Optical character recognition

Optical character recognition, usually abbreviated to OCR, involves computer systems designed to translate images of typewritten text (usually captured by a scanner) into machine-editable text - to translate pictures of characters into a standard encoding scheme representing them (usually ASCII in the case of English text). OCR began as a field of research in artificial intelligence and machine vision; though academic research in the field continues, the focus on OCR has shifted to implementation of proven techniques.

Early systems required "training" (essentially, the provision of known samples of each character) to read a specific font. Currently, though, "intelligent" systems that can recognize most fonts with a high degree of accuracy are now common. Some systems are even capable of correctly identifying columns and non-textual images and producing output that places the text and scanned images equivalently.

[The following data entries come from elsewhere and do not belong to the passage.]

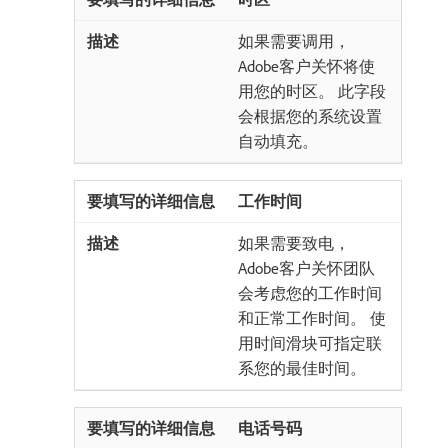
如果需要调用，
Adobe客户关怀将使
用您的时区。 此字段
会根据您的系统设置
自动填充。
工作时间
如果需要致电，
Adobe客户关怀团队
会考虑您的工作时间
和正常工作时间。 使
用时间滑块可指定联
系您的最佳时间。
电话号码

The United States Postal Service has been using OCR machines to pre-sort mail since 1965. Mail sortation plays a small role in OCR research; OCR systems need only read the zip code (postal code) on each envelope. After the zip code has been read, a barcode with the same information is printed on the envelope. Envelopes marked with the machine readable barcode may then be processed; machine readable codes can be decoded more quickly than human readable letters and numbers.

Whilst the accurate recognition of European typewritten text is now considered largely a solved problem, recognition of handwriting in general, and printed versions of some other scripts--particularly those with a very large number of characters--are still the subject of research.